Nul ne témoigne pour le témoin (Paul Celan)
L’expérience des camps de concentration ne peut être racontée. Le silence et l’incrédulité qui accueillirent les rescapés à leur retour leur firent décider, souvent, de se taire ou les conduisirent au suicide.
Le récit d’Angelo, filmé par Giovanni Cioni, peu avant sa mort, nous livre la parole du dernier témoin. Ce soldat de l’armée italienne de Mussolini n’était ni juif ni communiste. Et sa déportation, parmi des milliers d’autres, après que fut signée l’armistice avec les Américains, apparaît comme un mauvais tour de l’histoire.
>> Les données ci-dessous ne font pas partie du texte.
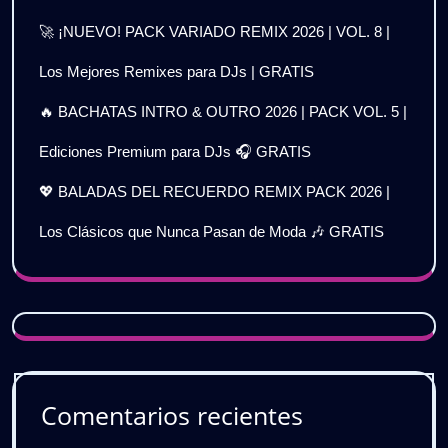
🚀 ¡NUEVO! PACK VARIADO REMIX 2026 | VOL. 8 |
Los Mejores Remixes para DJs | GRATIS
🔥 BACHATAS INTRO & OUTRO 2026 | PACK VOL. 5 |
Ediciones Premium para DJs 🎧 GRATIS
💖 BALADAS DEL RECUERDO REMIX PACK 2026 |
Los Clásicos que Nunca Pasan de Moda 🎶 GRATIS
Comentarios recientes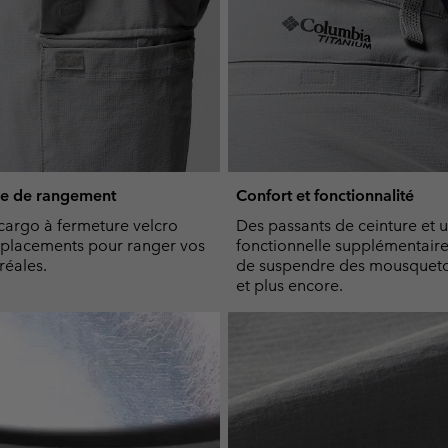
ce de rangement
Confort et fonctionnalité
cargo à fermeture velcro
Des passants de ceinture et 
mplacements pour ranger vos
fonctionnelle supplémentair
réales.
de suspendre des mousqueton
et plus encore.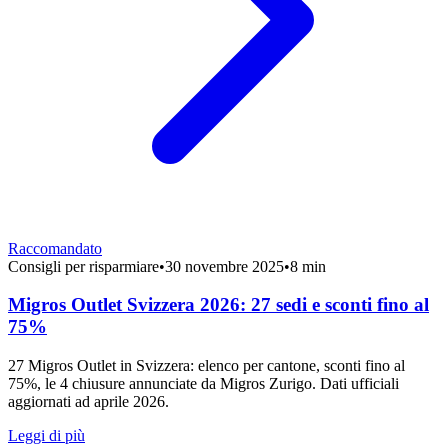
Raccomandato
Consigli per risparmiare
•
30 novembre 2025
•
8 min
Migros Outlet Svizzera 2026: 27 sedi e sconti fino al
75%
27 Migros Outlet in Svizzera: elenco per cantone, sconti fino al
75%, le 4 chiusure annunciate da Migros Zurigo. Dati ufficiali
aggiornati ad aprile 2026.
Leggi di più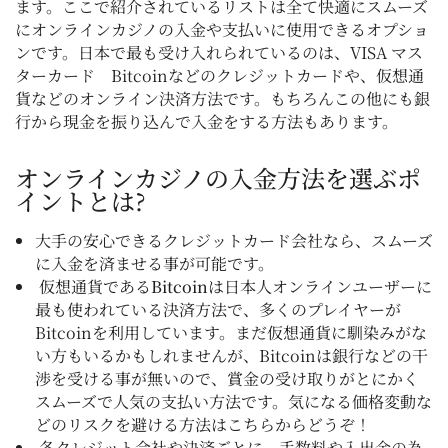
ます。ここで紹介されているリストは全て快適にスムーズ
にオンラインカジノの入金や支払いに使用できるオプショ
ンです。日本で最も受け入れられているのは、VISA マス
ターカード Bitcoinなどのクレジットカードや、仮想通
貨などのオンライン決済方法です。もちろんこの他にも銀
行から現金を振り込んで入金をする方法もあります。
オンラインカジノの入金方法を選ぶポ
イントとは?
大手の安心できるクレジットカード会社なら、スムーズ
に入金を済ませる事が可能です。
仮想通貨である
Bitcoin
は日本人オンラインユーザーに
最も使われている決済方法で、多くのプレイヤーが
Bitcoinを利用しています。まだ仮想通貨に馴染みがな
い方もいるかもしれませんが、Bitcoinは銀行などの干
渉を受ける事が無いので、賞金の受け取りがとにかく
スムーズで人気の支払い方法です。気になる価格変動な
どのリスクを避ける方法はこちらからどうぞ！
各クレジット会社や決済ごとに、手数料や入出金の為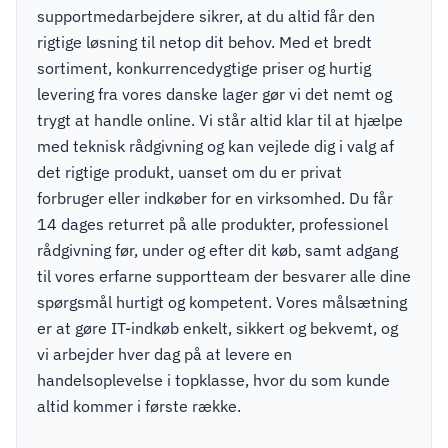
supportmedarbejdere sikrer, at du altid får den
rigtige løsning til netop dit behov. Med et bredt
sortiment, konkurrencedygtige priser og hurtig
levering fra vores danske lager gør vi det nemt og
trygt at handle online. Vi står altid klar til at hjælpe
med teknisk rådgivning og kan vejlede dig i valg af
det rigtige produkt, uanset om du er privat
forbruger eller indkøber for en virksomhed. Du får
14 dages returret på alle produkter, professionel
rådgivning før, under og efter dit køb, samt adgang
til vores erfarne supportteam der besvarer alle dine
spørgsmål hurtigt og kompetent. Vores målsætning
er at gøre IT-indkøb enkelt, sikkert og bekvemt, og
vi arbejder hver dag på at levere en
handelsoplevelse i topklasse, hvor du som kunde
altid kommer i første række.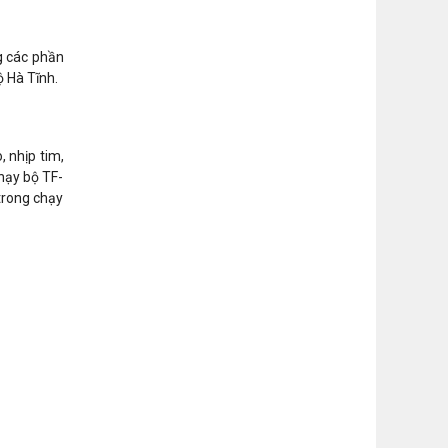
g các phần
 Hà Tĩnh.
, nhịp tim,
hạy bộ TF-
trong chạy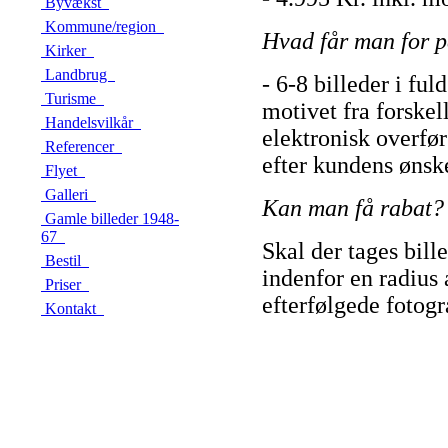
Byvækst
Kommune/region
Hvad får man for 
Kirker
Landbrug
- 6-8 billeder i fuld
Turisme
motivet fra forskel
Handelsvilkår
elektronisk overfør
Referencer
efter kundens ønsk
Flyet
Galleri
Kan man få rabat?
Gamle billeder 1948-
67
Skal der tages bill
Bestil
indenfor en radius
Priser
efterfølgede fotogr
Kontakt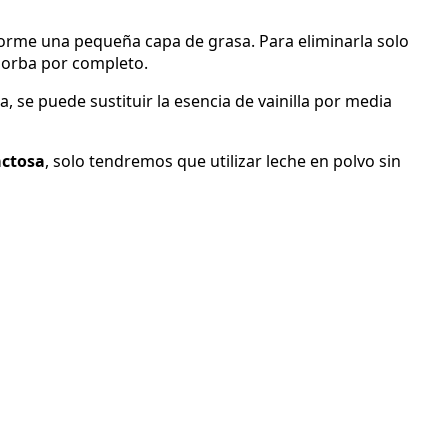
e forme una pequeña capa de grasa. Para eliminarla solo
bsorba por completo.
a, se puede sustituir la esencia de vainilla por media
actosa
, solo tendremos que utilizar leche en polvo sin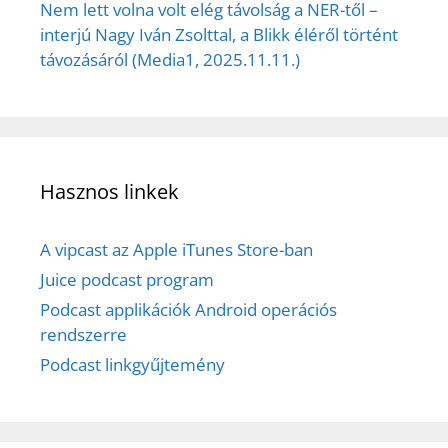
Nem lett volna volt elég távolság a NER-től –
interjú Nagy Iván Zsolttal, a Blikk éléről történt
távozásáról (Media1, 2025.11.11.)
Hasznos linkek
A vipcast az Apple iTunes Store-ban
Juice podcast program
Podcast applikációk Android operációs
rendszerre
Podcast linkgyűjtemény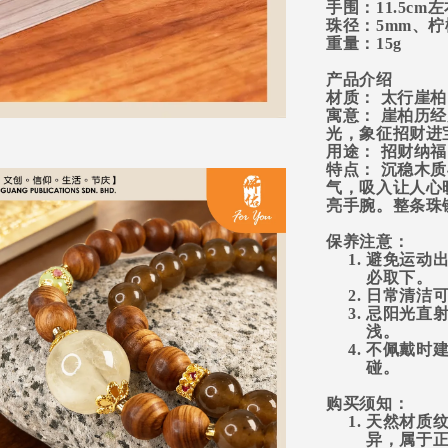
手围：
11.5
cm左
珠径：
5
mm
、
柠
重量：
15
g
产品介绍
材质： 太行崖柏
寓意： 崖柏历
光，象征招财进
用途： 招财纳
特点： 沉稳木
气，吸入让人心
亮手腕。整条珠
保养注意：
避免运动
必取下。
日常清洁
忌阳光直
浅。
不佩戴时
碰。
购买须知：
天然材质
异，属于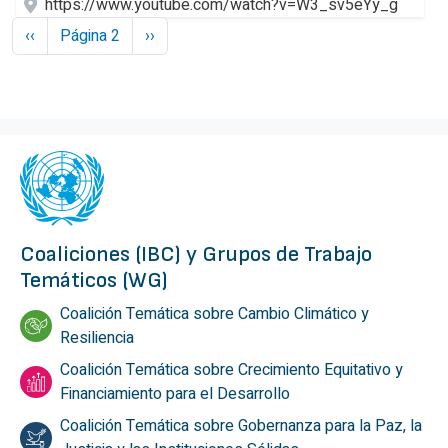
https://www.youtube.com/watch?v=W3_sv5eYy_g
Paginación
Página anterior
Siguiente página
‹‹
Página 2
››
Coaliciones (IBC) y Grupos de Trabajo
Temáticos (WG)
Coalición Temática sobre Cambio Climático y
Resiliencia
Coalición Temática sobre Crecimiento Equitativo y
Financiamiento para el Desarrollo
Coalición Temática sobre Gobernanza para la Paz, la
À l’heure où chacun rêvait de rentrer à la maison, il fut envoyé à Auschwitz, puis à Mauthausen. Le cinéaste restitue les moments cruciaux de ce voyage. Il est le compagnon et le témoin de Silvano. Celui-ci le lui a expressément demandé. Il souhaite comprendre et nous faire comprendre ce que signifie être un survivant. Son film ne recourt à aucune image d’archives, à aucune analyse ni commentaire. Il nous invite à croire sur parole, à nous pénétrer de ces mots atrocement nus, dont la répétition nous glace : les cadavres des chambres à gaz, des crématoires, les supplices et la faim. Le film n’est pas une leçon d’histoire, mais l’échange aigu entre deux regards à la fin d’une vie abîmée. C’est ce qui nous bouleverse.